INPUT DATA:
▬▬▬

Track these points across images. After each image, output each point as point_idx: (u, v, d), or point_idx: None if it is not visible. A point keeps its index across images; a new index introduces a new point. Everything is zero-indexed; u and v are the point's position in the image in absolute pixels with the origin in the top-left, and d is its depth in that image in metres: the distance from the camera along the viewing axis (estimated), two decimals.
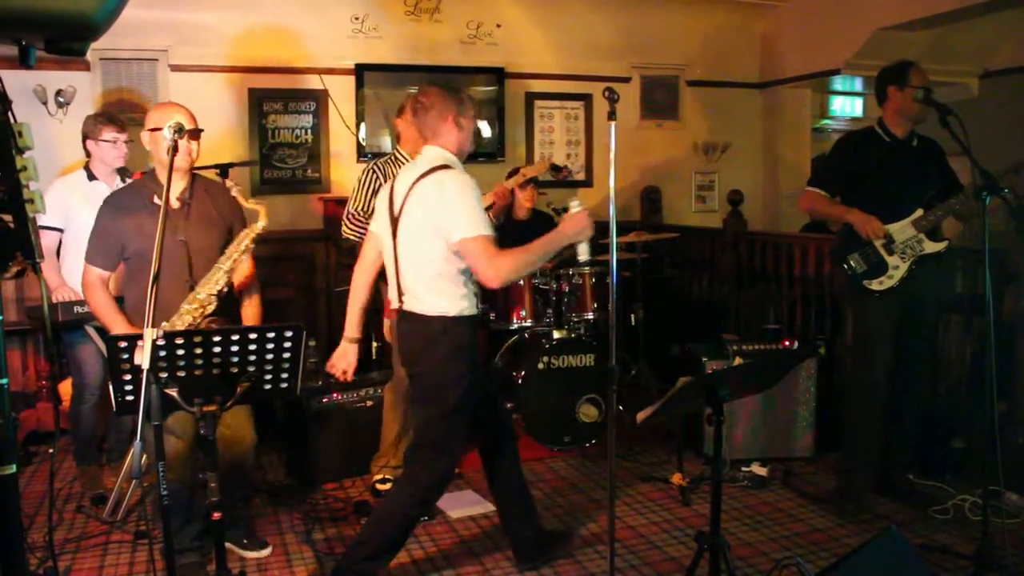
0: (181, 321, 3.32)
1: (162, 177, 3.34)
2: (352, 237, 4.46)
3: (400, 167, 4.49)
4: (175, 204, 3.45)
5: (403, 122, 4.51)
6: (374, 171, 4.52)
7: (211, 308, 3.37)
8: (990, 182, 3.39)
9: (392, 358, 4.53)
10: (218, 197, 3.61)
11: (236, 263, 3.44)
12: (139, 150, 3.78)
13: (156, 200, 3.39)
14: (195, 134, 3.42)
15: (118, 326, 3.32)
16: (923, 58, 4.20)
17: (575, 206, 3.27)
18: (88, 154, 4.43)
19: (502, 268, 3.13)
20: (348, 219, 4.49)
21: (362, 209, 4.46)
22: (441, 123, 3.29)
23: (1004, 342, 4.26)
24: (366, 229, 4.32)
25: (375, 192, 4.43)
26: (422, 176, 3.25)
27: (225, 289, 3.41)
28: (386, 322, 4.65)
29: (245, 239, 3.46)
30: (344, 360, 3.59)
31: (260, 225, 3.48)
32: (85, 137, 4.42)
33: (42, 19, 1.65)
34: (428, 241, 3.22)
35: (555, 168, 5.49)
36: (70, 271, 4.23)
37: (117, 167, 4.44)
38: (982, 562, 3.39)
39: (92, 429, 4.56)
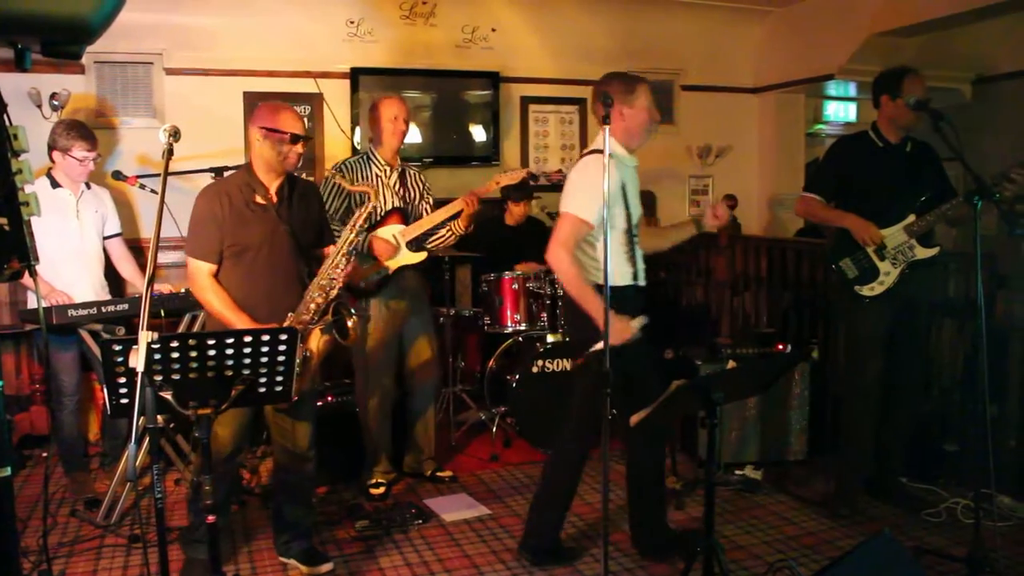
0: (306, 309, 3.40)
1: (261, 174, 3.46)
2: None
3: (373, 168, 4.49)
4: (274, 199, 3.48)
5: (372, 122, 4.50)
6: (341, 172, 4.35)
7: (334, 292, 3.43)
8: (982, 186, 3.40)
9: (364, 368, 4.52)
10: (310, 196, 3.68)
11: (351, 245, 3.51)
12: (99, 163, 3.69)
13: (258, 198, 3.44)
14: (306, 140, 3.49)
15: (242, 324, 3.30)
16: (916, 63, 4.20)
17: (636, 324, 3.44)
18: (52, 161, 4.42)
19: (558, 255, 3.40)
20: None
21: (330, 215, 4.27)
22: (611, 110, 3.28)
23: (996, 346, 4.27)
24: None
25: (339, 194, 4.38)
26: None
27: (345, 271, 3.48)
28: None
29: (359, 219, 3.57)
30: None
31: (372, 204, 3.67)
32: (52, 147, 4.40)
33: (38, 22, 1.65)
34: None
35: (533, 177, 5.48)
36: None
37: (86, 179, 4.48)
38: (974, 565, 3.39)
39: (75, 434, 4.56)
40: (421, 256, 4.56)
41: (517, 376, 5.10)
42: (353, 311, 3.40)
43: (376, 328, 4.48)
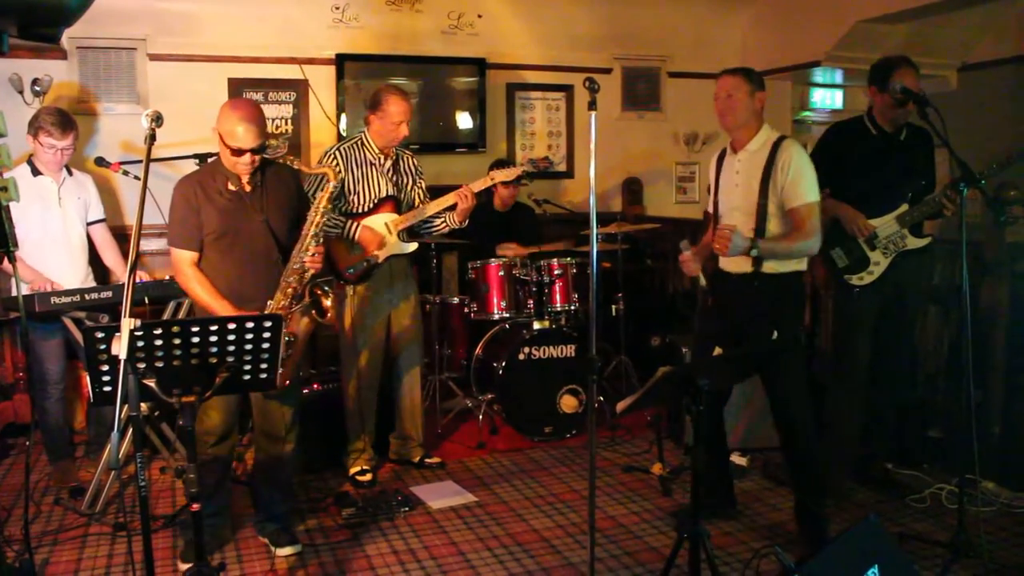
0: (284, 295, 3.44)
1: (229, 165, 3.48)
2: None
3: (367, 154, 4.46)
4: (247, 187, 3.51)
5: (376, 116, 4.45)
6: (335, 157, 4.40)
7: (308, 276, 3.48)
8: (967, 174, 3.41)
9: (351, 355, 4.51)
10: (286, 179, 3.69)
11: (319, 227, 3.51)
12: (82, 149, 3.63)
13: (230, 186, 3.49)
14: (258, 151, 3.45)
15: (225, 311, 3.37)
16: (902, 51, 4.21)
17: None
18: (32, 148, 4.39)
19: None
20: None
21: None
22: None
23: (981, 333, 4.30)
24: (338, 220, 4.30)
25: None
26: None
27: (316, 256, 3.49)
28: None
29: (321, 201, 3.54)
30: None
31: (331, 185, 3.61)
32: (30, 134, 4.36)
33: (14, 4, 1.62)
34: None
35: (528, 175, 5.47)
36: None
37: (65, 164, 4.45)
38: (958, 550, 3.42)
39: (60, 423, 4.54)
40: (412, 246, 4.54)
41: (504, 363, 5.09)
42: (327, 288, 3.43)
43: (363, 316, 4.46)
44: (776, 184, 3.60)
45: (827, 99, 8.74)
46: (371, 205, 4.44)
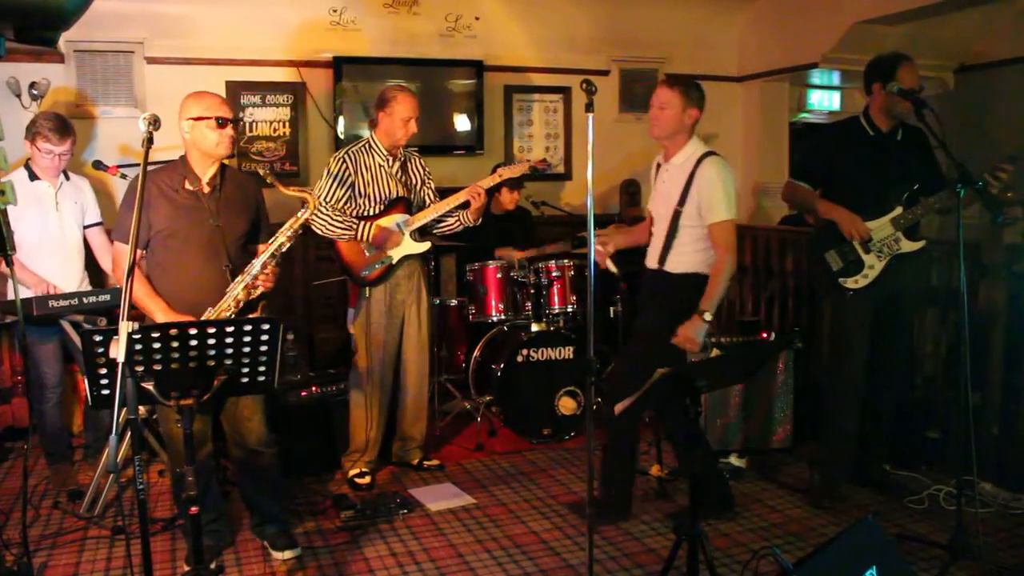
0: (227, 305, 3.37)
1: (195, 164, 3.48)
2: (317, 230, 4.36)
3: (375, 157, 4.47)
4: (205, 188, 3.49)
5: (384, 114, 4.45)
6: (344, 161, 4.42)
7: (257, 292, 3.42)
8: (965, 175, 3.41)
9: (363, 353, 4.51)
10: (246, 187, 3.66)
11: (282, 248, 3.46)
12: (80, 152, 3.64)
13: (187, 185, 3.47)
14: (235, 123, 3.49)
15: (159, 313, 3.34)
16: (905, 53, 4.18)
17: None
18: (30, 152, 4.38)
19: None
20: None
21: (326, 199, 4.36)
22: None
23: (978, 334, 4.30)
24: (335, 221, 4.31)
25: (343, 182, 4.39)
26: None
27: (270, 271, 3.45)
28: (350, 311, 4.61)
29: (293, 225, 3.47)
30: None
31: (308, 214, 3.51)
32: (27, 138, 4.35)
33: (11, 8, 1.62)
34: None
35: (535, 171, 5.47)
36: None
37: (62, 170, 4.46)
38: (956, 551, 3.42)
39: (59, 427, 4.55)
40: (425, 246, 4.53)
41: (502, 365, 5.09)
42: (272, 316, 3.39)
43: (379, 317, 4.46)
44: (693, 199, 3.77)
45: (824, 101, 8.75)
46: (382, 207, 4.44)
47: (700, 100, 3.85)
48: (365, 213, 4.43)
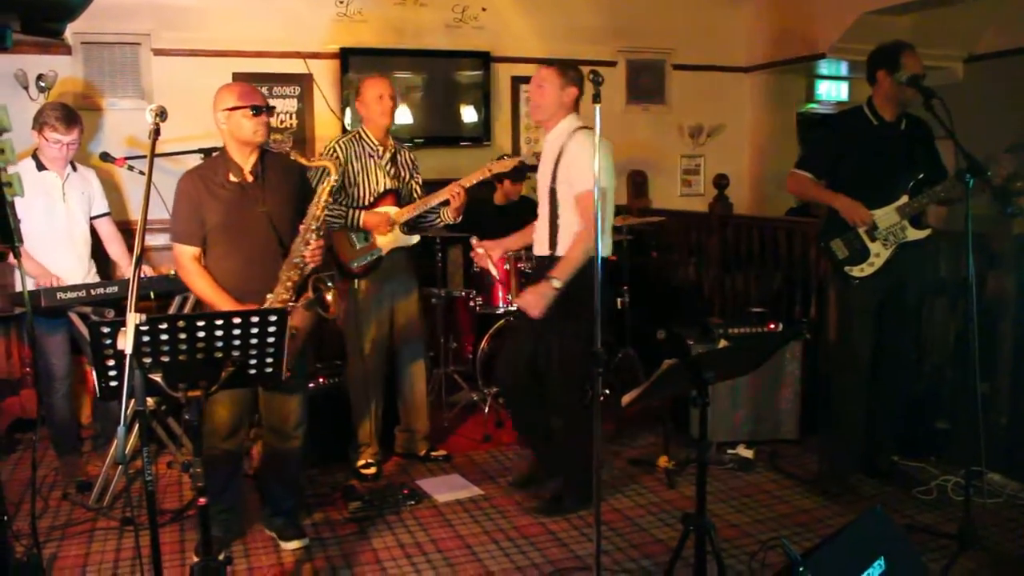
0: (284, 288, 3.43)
1: (235, 155, 3.52)
2: None
3: (366, 148, 4.46)
4: (248, 178, 3.52)
5: (360, 104, 4.47)
6: (336, 151, 4.41)
7: (308, 269, 3.47)
8: (974, 165, 3.39)
9: (356, 350, 4.51)
10: (289, 169, 3.69)
11: (319, 220, 3.50)
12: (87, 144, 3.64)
13: (231, 177, 3.50)
14: (269, 111, 3.53)
15: (225, 306, 3.38)
16: (908, 42, 4.16)
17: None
18: (37, 143, 4.39)
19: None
20: None
21: None
22: None
23: (987, 324, 4.29)
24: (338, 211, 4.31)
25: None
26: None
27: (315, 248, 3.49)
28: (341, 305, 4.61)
29: (322, 195, 3.52)
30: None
31: (332, 179, 3.58)
32: (34, 128, 4.35)
33: None
34: None
35: (524, 166, 5.45)
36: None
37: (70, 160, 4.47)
38: (964, 541, 3.42)
39: (67, 419, 4.56)
40: (414, 239, 4.54)
41: None
42: (330, 283, 3.42)
43: (367, 309, 4.46)
44: (564, 174, 3.80)
45: (832, 91, 8.71)
46: (372, 199, 4.44)
47: (578, 80, 3.93)
48: (355, 203, 4.43)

▬▬▬

BRIEF: Please set down the whole listing above exactly and skip every picture.

SOLUTION FOR THIS EXERCISE:
Track these points across images. After each image, output each point as point_idx: (u, v, d), or point_idx: None if it is not visible. A point keeps its index across images; a new index introduces a new point. Everything is zero-indexed; u and v are the point's position in the image in absolute pixels with the origin in the top-left, and d is its depth in that image in metres: the distance from the camera along the viewing axis (estimated), two decimals.
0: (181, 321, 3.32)
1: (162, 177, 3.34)
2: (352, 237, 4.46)
3: (400, 167, 4.49)
4: (175, 204, 3.45)
5: (403, 122, 4.51)
6: (374, 171, 4.52)
7: (211, 308, 3.37)
8: (990, 182, 3.39)
9: (392, 358, 4.53)
10: (218, 197, 3.61)
11: (236, 263, 3.44)
12: (139, 150, 3.78)
13: (156, 200, 3.39)
14: (195, 134, 3.42)
15: (118, 326, 3.32)
16: (923, 58, 4.20)
17: (575, 206, 3.27)
18: (88, 154, 4.43)
19: (502, 268, 3.13)
20: (348, 219, 4.49)
21: (362, 209, 4.46)
22: (441, 123, 3.29)
23: (1004, 342, 4.26)
24: (366, 229, 4.32)
25: (375, 192, 4.43)
26: (422, 176, 3.25)
27: (225, 289, 3.41)
28: (386, 322, 4.65)
29: (245, 239, 3.46)
30: (344, 360, 3.59)
31: (260, 225, 3.48)
32: (85, 137, 4.42)
33: (42, 19, 1.65)
34: (428, 241, 3.22)
35: (555, 168, 5.49)
36: (70, 271, 4.23)
37: (117, 167, 4.44)
38: (982, 562, 3.39)
39: (92, 429, 4.56)
0: (306, 309, 3.40)
1: (261, 174, 3.46)
2: None
3: (373, 168, 4.49)
4: (274, 199, 3.48)
5: (372, 122, 4.50)
6: (341, 172, 4.35)
7: (334, 292, 3.43)
8: (982, 186, 3.40)
9: (364, 368, 4.52)
10: (310, 196, 3.68)
11: (351, 245, 3.51)
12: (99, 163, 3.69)
13: (258, 198, 3.44)
14: (306, 140, 3.49)
15: (242, 324, 3.30)
16: (916, 63, 4.20)
17: (636, 324, 3.44)
18: (52, 161, 4.42)
19: (558, 255, 3.40)
20: None
21: (330, 215, 4.27)
22: (611, 110, 3.28)
23: (996, 346, 4.27)
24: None
25: (339, 194, 4.38)
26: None
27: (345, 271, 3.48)
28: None
29: (359, 219, 3.57)
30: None
31: (372, 204, 3.67)
32: (52, 147, 4.40)
33: (38, 22, 1.65)
34: None
35: (533, 177, 5.48)
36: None
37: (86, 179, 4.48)
38: (974, 565, 3.39)
39: (75, 434, 4.56)
40: (421, 256, 4.56)
41: (517, 376, 5.10)
42: (353, 311, 3.40)
43: (376, 328, 4.48)
0: (284, 295, 3.44)
1: (229, 165, 3.48)
2: None
3: (367, 154, 4.46)
4: (247, 187, 3.51)
5: (376, 116, 4.45)
6: (335, 157, 4.40)
7: (308, 276, 3.48)
8: (967, 174, 3.41)
9: (351, 355, 4.51)
10: (286, 179, 3.69)
11: (319, 227, 3.51)
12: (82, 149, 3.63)
13: (230, 186, 3.49)
14: (258, 151, 3.45)
15: (225, 311, 3.37)
16: (902, 51, 4.21)
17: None
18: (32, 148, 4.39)
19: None
20: None
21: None
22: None
23: (981, 333, 4.30)
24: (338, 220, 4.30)
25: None
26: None
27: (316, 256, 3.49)
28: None
29: (321, 201, 3.54)
30: None
31: (331, 185, 3.61)
32: (30, 134, 4.36)
33: (14, 4, 1.62)
34: None
35: (528, 175, 5.47)
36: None
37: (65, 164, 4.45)
38: (958, 550, 3.42)
39: (60, 423, 4.54)
40: (412, 246, 4.54)
41: (504, 363, 5.09)
42: (327, 288, 3.43)
43: (363, 316, 4.46)
44: (776, 184, 3.60)
45: (827, 99, 8.74)
46: (371, 205, 4.44)
0: (227, 305, 3.37)
1: (195, 164, 3.48)
2: (317, 230, 4.36)
3: (375, 157, 4.47)
4: (205, 188, 3.49)
5: (384, 114, 4.45)
6: (344, 161, 4.42)
7: (257, 292, 3.42)
8: (965, 175, 3.41)
9: (363, 353, 4.51)
10: (246, 187, 3.66)
11: (282, 248, 3.46)
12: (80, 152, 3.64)
13: (187, 185, 3.47)
14: (235, 123, 3.49)
15: (159, 313, 3.34)
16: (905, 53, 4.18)
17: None
18: (30, 152, 4.38)
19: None
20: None
21: (326, 199, 4.36)
22: None
23: (978, 334, 4.30)
24: (335, 221, 4.31)
25: (343, 182, 4.39)
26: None
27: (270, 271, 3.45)
28: (350, 311, 4.61)
29: (293, 225, 3.47)
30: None
31: (308, 214, 3.51)
32: (27, 138, 4.35)
33: (11, 8, 1.62)
34: None
35: (535, 171, 5.47)
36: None
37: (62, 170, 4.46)
38: (956, 551, 3.42)
39: (59, 427, 4.55)
40: (425, 246, 4.53)
41: (502, 365, 5.09)
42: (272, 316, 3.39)
43: (379, 317, 4.46)
44: (693, 199, 3.77)
45: (824, 101, 8.75)
46: (382, 207, 4.44)
47: (700, 100, 3.85)
48: (365, 213, 4.43)
0: (284, 288, 3.43)
1: (235, 155, 3.52)
2: None
3: (366, 148, 4.46)
4: (248, 178, 3.52)
5: (360, 104, 4.47)
6: (336, 151, 4.41)
7: (308, 269, 3.47)
8: (974, 165, 3.39)
9: (356, 350, 4.51)
10: (289, 169, 3.69)
11: (319, 220, 3.50)
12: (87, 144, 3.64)
13: (231, 177, 3.50)
14: (269, 111, 3.53)
15: (225, 306, 3.38)
16: (908, 42, 4.16)
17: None
18: (37, 143, 4.39)
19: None
20: None
21: None
22: None
23: (987, 324, 4.29)
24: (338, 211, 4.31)
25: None
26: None
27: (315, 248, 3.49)
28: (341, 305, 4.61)
29: (322, 195, 3.52)
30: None
31: (332, 179, 3.58)
32: (34, 128, 4.35)
33: None
34: None
35: (524, 166, 5.45)
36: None
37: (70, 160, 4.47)
38: (964, 541, 3.42)
39: (67, 419, 4.56)
40: (414, 239, 4.54)
41: None
42: (330, 283, 3.42)
43: (367, 309, 4.46)
44: (564, 174, 3.80)
45: (832, 91, 8.71)
46: (372, 199, 4.44)
47: (578, 80, 3.93)
48: (355, 203, 4.43)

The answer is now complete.